Citigroup plans to cut its workforce by more than 50,000 as it struggles to cope with the affects of the global credit crisis.
Citigroup's chief executive Vikram Pandit yesterday told his staff in a Town Hall Meeting in New York, that more than 52,000 people would be losing their jobs, taking Citigroup's total job cuts over the past year to 75,000.
In his presentation, Mr Pandit told staff that Citigroup's target was to cut the headcount from its peak of 375,000 in Q4 2007 to 300,000 in the 'near term' – a cut of 20 per cent.
It is thought that 2,400 of Citigroup's 12,000 London-based employees will be let go.
Following four quarters of consecutive losses and reports that it was unlikely to be in profit again before 2010, the world's biggest bank is making the cuts in an attempt to slash costs by around £6.6billion so that it is "much better positioned to enter 2009 than it was when we entered 2008."

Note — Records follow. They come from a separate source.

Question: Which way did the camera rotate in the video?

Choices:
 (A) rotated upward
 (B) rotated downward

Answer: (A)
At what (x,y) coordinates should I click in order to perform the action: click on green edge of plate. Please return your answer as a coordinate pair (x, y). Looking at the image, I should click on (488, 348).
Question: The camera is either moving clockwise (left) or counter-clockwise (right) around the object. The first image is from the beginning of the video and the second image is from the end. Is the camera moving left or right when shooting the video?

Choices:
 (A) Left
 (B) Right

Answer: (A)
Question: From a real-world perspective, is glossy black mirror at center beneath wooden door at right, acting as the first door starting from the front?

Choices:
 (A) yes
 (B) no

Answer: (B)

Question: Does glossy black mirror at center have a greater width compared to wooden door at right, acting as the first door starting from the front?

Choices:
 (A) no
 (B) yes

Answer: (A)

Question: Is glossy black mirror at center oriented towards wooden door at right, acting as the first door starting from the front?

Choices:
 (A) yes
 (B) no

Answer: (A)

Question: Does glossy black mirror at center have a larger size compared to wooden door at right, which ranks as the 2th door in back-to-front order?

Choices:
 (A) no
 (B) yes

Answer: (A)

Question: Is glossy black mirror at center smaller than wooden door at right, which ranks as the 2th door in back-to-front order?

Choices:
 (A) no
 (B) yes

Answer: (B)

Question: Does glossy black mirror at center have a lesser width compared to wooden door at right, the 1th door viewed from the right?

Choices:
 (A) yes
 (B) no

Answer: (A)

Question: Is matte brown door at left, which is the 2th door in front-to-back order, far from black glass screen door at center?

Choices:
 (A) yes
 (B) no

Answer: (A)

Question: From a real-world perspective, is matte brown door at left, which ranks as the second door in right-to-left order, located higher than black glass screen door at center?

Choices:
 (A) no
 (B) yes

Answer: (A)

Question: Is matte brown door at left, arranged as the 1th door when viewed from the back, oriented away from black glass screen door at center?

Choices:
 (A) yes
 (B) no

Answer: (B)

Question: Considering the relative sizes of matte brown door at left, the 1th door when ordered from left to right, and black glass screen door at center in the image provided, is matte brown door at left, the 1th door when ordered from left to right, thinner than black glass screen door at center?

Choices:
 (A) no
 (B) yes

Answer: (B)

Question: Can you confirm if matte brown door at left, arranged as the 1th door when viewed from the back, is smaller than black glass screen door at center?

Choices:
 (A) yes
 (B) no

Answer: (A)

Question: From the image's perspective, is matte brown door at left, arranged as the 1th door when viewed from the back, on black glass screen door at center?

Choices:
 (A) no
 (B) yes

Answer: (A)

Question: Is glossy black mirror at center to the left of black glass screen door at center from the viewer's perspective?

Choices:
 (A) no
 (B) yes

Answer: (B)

According to the notes from the meeting, Mr Pandit assured staff that "underlying business remains strong, and revenues have been stable."
"We have been very successful at bringing our expenses down. 2009 expenses are targeted to be down almost 20 percent from peak levels.
"We entered 2008 with more people, more businesses and more assets than fit our strategy. We expect near-term headcount to be down 20 percent in order to run the company in the right way."
The notes continue: "We have significantly reduced our risky assets while putting the company in a very strong capital position.
"We have spent the last year "getting fit", are more streamlined, and are in a strong competitive position to take advantage of future opportunities. We will be the long term winner in this industry.
"It may take sometime to get out of this recession. But when the global economy emerges, Citigroup is there more so than any other international bank."